Having lived in one of the poorest countries on earth, I’m not too sure that £1.60 a day is that bad.
The first thing to see is that £1.60 buys a lot of things in a 3rd world country – if that is their average, then, in their own country, they are comparatively as wealthy as the family on £38,000.
The comparison is deceptive – we are talking Family income per year versus personal income per day – if the average UK family is 3.5, then the average income is only around £10,000 per year or £27 ($44) per person per day.
In the 3rd world, they do not spend money on heating, clothes, cars, electricity, rent, rates (local taxes), mortgage, travel, health, computers, shoes, ice-cream, cigarettes, beer, washing powder, refrigerators, etc. Their retailers’ profit margins are minimal – here food has a 300% mark up at the supermarket over what they buy it in for, and the people who are supplying the food also make a profit – the third world gets food direct from the producer or they produce it themselves.
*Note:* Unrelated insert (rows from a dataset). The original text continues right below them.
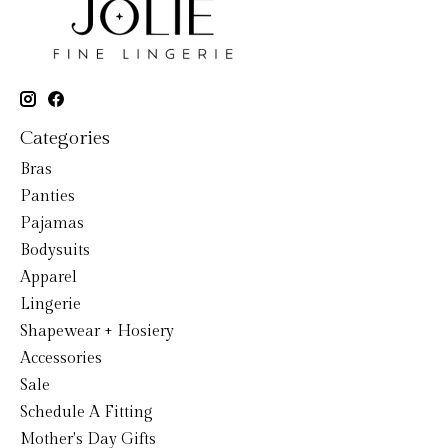
Categories
Bras
Panties
Pajamas
Bodysuits
Apparel
Lingerie
Shapewear + Hosiery
Accessories
Sale
Schedule A Fitting
Mother's Day Gifts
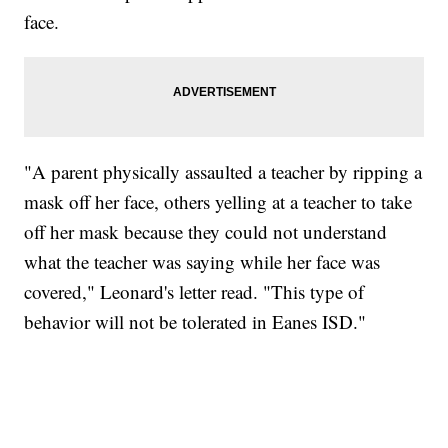
face.
"A parent physically assaulted a teacher by ripping a
mask off her face, others yelling at a teacher to take
off her mask because they could not understand
what the teacher was saying while her face was
covered," Leonard's letter read. "This type of
behavior will not be tolerated in Eanes ISD."
SOFT SERVE BEER SERVED UP AT STATE FAIR
CNN, WTMJ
Example – 1 banana in UK = £0.60; 1 banana in Bangladesh = £0.005
1 Apple in UK = £0.60; in Bangladesh = £1.00 (they don’t grow them nor do they import them in any numbers.) so they don’t buy apples.
Of the list of spending above, how many do you really need? Or, to put it another way, If I agreed to give you all those things, how much of the £27 ($44) per day that the average UK person earns would you really need?